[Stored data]

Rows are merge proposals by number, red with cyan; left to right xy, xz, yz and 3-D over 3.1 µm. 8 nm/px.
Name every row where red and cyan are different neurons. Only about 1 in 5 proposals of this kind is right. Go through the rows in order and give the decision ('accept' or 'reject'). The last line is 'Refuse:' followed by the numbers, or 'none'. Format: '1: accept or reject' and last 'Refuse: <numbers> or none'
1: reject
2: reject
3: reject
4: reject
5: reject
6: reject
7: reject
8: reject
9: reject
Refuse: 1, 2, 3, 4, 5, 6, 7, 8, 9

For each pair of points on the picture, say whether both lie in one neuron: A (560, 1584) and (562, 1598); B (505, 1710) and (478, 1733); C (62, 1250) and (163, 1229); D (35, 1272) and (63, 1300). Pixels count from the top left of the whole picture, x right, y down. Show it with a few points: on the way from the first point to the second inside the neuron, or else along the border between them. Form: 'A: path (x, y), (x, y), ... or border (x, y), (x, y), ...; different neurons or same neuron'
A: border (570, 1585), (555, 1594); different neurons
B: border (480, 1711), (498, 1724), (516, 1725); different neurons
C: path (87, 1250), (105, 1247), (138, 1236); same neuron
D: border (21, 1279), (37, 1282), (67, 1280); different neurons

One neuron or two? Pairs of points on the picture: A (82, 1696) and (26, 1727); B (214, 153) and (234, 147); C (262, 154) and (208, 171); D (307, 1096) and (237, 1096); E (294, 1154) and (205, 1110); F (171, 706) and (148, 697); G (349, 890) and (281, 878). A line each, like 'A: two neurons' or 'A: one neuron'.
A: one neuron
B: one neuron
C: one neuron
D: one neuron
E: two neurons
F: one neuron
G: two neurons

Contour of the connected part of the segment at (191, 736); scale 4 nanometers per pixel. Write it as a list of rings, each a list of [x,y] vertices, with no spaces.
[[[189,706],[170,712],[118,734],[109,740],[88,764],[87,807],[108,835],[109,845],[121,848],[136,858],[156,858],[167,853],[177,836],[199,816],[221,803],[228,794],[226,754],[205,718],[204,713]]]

> AIM OF THE TASK: Give the entries again in full, exactly as they are written.

> FINISHED TASK:
Rows are merge proposals by number, red with cyan; left to right xy, xz, yz and 3-D over 3.1 µm. 8 nm/px.
Name every row where red and cyan are different neurons. Only about 1 in 5 proposals of this kind is right. Go through the rows in order and give the decision ('accept' or 'reject'). The last line is 'Refuse:' followed by the numbers, or 'none'. Format: '1: accept or reject' and last 'Refuse: <numbers> or none'
1: reject
2: reject
3: reject
4: reject
5: reject
6: reject
7: reject
8: reject
9: reject
Refuse: 1, 2, 3, 4, 5, 6, 7, 8, 9

For each pair of points on the picture, say whether both lie in one neuron: A (560, 1584) and (562, 1598); B (505, 1710) and (478, 1733); C (62, 1250) and (163, 1229); D (35, 1272) and (63, 1300). Pixels count from the top left of the whole picture, x right, y down. Show it with a few points: on the way from the first point to the second inside the neuron, or else along the border between them. Form: 'A: path (x, y), (x, y), ... or border (x, y), (x, y), ...; different neurons or same neuron'
A: border (570, 1585), (555, 1594); different neurons
B: border (480, 1711), (498, 1724), (516, 1725); different neurons
C: path (87, 1250), (105, 1247), (138, 1236); same neuron
D: border (21, 1279), (37, 1282), (67, 1280); different neurons

One neuron or two? Pairs of points on the picture: A (82, 1696) and (26, 1727); B (214, 153) and (234, 147); C (262, 154) and (208, 171); D (307, 1096) and (237, 1096); E (294, 1154) and (205, 1110); F (171, 706) and (148, 697); G (349, 890) and (281, 878). A line each, like 'A: two neurons' or 'A: one neuron'.
A: one neuron
B: one neuron
C: one neuron
D: one neuron
E: two neurons
F: one neuron
G: two neurons

Contour of the connected part of the segment at (191, 736); scale 4 nanometers per pixel. Write it as a list of rings, each a list of [x,y] vertices, with no spaces.
[[[189,706],[170,712],[118,734],[109,740],[88,764],[87,807],[108,835],[109,845],[121,848],[136,858],[156,858],[167,853],[177,836],[199,816],[221,803],[228,794],[226,754],[205,718],[204,713]]]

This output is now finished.